Wouldn't it make sense to tailor the season and the bag limit to the population?

Currently New York has a grouse hunter survey (http://www.dec.ny.gov/press/38242.html and states that approximately 75,000 grouse hunters now kill about 150,000 birds. Back in 2005, the New York DEC said that the same number of hunters, over the same time period killed 225,000 birds, that's pretty "slim pickin's", now from  three birds per hunter for the entire season, down to two! And on that website grouse hunters are urged to participate in the survey.

But what good is a survey if the regulations never change?

If the DEC allows more deer permits when the whitetail population increases, and then cuts them back when the take figures from the previous year show a lower success rate from hunters, wouldn't the same process hold true for grouse?

If the federal government, which suggests the bag limit and season length for waterfowl and other migratory game birds such as the woodcock, pinned to annual surveys, wouldn't the same game management methodology hold true for grouse?

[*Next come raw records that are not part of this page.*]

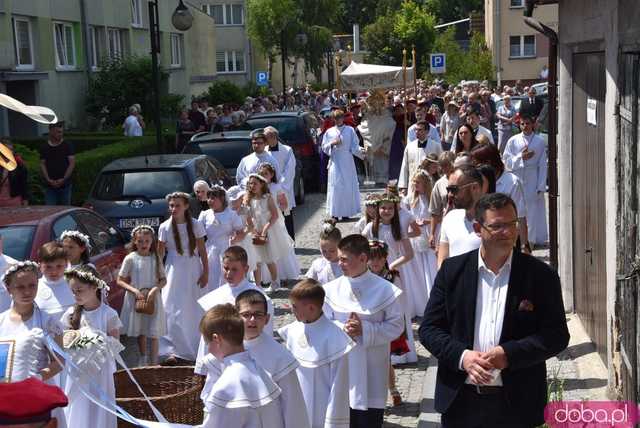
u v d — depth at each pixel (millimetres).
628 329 6465
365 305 6691
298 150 22188
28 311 6449
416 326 10438
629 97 6422
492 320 4863
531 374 4910
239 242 10758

Some have said that the cause of the most recent low ebb in the grouse population is because of the cyclic nature of leaf eating caterpillars in the forest canopy. Last spring, turkey hunters noted a sound like rain and the lack of leaves opened the forest making for easy pickings for hawks and owls. Others blame it on a series of "bad hatches." And still others say that "it is just nature's way and a mystery." All have some truth.

But if a large percentage of those 150,000 dead ruffed grouse that the state says we harvested this year were drumming, strutting and incubating eggs come spring, it only stands to reason that there would be more breeding birds as the famous "grouse cycle" was turned around and began to spiral up for a change.